Arkadaşıma bunları anlatırken aklıma Rusya'da Temmuz ayında kutlanan Ivan Kupala festivali geldi sonra. Orada da benzer şekilde kızlar başlarına kır çiçekleri takıyor, çiçekler akan suya bırakılıyor, ateş üzerinden atlanıyor, bizim hıdrelleze oldukça benziyor yani. Dedenin yediği ekşi eriğin torunun dişini kamaştırması misali iki kültür de Pagan geleneklerini devam ettiriyorlar aslında farkında olmadan ya, neyse.


Hıdırellezle ilgili tüm bunları anlatınca ışık hızıyla çocukluğuma dair anılar canlanıverdi zihnimde. İnsanların yalnız değil, muhakkak komşunun birinde toplanıp beraber kahvaltı ettiği, evlerin kapılarının kilitlenmediği, bir ihtiyaç olduğunda komşu evden temin edip "Komşu, dolaptan yumurta aldım, bahçeden maydanoz topladım." dediği, bahar akşamları bahçelerini sulayan koca koca adam ve kadınların hortumları birbirine tutup su savaşı yaptığı, ekmeğin mutlak surette mahalledeki çocuklar olarak bizim tarafımızdan alındığı, eve giriş zamanının geldiğini belirten akşam ezanının okunmasından sonra anneme "Nolur, birazcık daha kalayım!" diye yalvardığım, “kız" olduğum için bir türlü gece dışarı çıkan erkek çocuk grubuna dahil olamadığım, eriklere dalmanın, bisikletle ilçe dışına kaçmanın müthiş adrenalin yarattığı çocukluğum.
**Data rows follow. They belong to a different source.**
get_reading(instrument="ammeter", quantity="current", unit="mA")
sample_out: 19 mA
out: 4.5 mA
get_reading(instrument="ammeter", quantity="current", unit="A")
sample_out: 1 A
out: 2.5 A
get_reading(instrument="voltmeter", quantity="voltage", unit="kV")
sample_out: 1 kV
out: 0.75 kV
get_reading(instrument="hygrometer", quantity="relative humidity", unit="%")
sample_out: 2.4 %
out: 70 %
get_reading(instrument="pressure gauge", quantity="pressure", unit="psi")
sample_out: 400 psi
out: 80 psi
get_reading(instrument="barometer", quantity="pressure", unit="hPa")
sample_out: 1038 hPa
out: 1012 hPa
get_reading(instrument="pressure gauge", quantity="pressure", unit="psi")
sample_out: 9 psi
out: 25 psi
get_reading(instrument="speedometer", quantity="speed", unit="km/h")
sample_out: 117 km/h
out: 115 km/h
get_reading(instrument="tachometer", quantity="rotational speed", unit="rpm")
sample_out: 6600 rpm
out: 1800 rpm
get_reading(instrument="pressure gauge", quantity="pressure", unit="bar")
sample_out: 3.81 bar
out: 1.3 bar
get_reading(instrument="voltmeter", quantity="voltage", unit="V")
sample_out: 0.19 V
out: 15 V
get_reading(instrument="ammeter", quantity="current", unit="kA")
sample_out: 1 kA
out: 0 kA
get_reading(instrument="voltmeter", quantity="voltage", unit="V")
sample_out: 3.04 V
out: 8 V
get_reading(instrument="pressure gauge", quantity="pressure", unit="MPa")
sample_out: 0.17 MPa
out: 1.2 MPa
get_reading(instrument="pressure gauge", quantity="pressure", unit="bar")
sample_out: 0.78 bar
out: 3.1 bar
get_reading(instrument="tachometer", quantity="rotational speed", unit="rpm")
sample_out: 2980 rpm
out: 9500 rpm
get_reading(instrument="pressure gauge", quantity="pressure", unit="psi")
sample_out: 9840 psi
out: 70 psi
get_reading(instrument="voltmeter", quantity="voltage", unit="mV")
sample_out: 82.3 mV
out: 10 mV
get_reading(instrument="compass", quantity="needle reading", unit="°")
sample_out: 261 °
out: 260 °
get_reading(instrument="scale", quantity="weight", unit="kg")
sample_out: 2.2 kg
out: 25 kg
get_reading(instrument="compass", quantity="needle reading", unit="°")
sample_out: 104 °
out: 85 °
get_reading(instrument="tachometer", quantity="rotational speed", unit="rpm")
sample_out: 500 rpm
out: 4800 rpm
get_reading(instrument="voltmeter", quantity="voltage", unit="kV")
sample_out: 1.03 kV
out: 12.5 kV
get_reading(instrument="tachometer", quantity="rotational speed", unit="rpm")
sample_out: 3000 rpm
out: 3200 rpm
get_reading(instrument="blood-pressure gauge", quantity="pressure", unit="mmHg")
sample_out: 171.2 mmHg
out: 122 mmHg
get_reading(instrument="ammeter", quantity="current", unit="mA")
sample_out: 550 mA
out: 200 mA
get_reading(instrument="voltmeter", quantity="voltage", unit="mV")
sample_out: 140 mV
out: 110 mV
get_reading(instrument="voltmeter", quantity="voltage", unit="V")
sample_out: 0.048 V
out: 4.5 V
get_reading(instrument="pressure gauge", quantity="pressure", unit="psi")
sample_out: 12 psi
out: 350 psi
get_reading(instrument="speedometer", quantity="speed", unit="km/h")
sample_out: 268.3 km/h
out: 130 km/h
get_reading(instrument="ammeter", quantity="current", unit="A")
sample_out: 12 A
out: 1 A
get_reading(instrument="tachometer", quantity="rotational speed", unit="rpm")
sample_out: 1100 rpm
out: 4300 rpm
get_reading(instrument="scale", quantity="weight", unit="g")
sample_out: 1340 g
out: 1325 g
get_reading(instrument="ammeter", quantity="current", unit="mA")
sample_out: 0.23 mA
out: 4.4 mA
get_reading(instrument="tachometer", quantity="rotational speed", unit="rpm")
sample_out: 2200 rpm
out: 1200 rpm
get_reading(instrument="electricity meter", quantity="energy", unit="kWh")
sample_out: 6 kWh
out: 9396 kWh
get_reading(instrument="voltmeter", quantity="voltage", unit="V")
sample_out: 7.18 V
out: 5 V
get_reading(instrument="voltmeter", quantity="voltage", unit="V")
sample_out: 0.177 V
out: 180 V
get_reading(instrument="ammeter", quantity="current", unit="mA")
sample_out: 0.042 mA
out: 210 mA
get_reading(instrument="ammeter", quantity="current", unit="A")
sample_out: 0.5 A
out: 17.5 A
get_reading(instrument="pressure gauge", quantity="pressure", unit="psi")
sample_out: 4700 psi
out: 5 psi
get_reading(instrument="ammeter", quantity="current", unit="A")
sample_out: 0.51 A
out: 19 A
Zihin ne acayip şey, tek bir olaydan yola çıkıp ta nerelere götürüyor insanı. Ben de böyle zaman makinesine binmiş gibi bi gidip geldim eski günlere.


Ben oralardan ayrılalı 16, bu yazdıklarımın çoğunu yaşayalı en az 26 sene olmuş. Acaba hala aynı coşkuyla kutlanıyor mudur güzelim Hıdırellez bizim oralarda?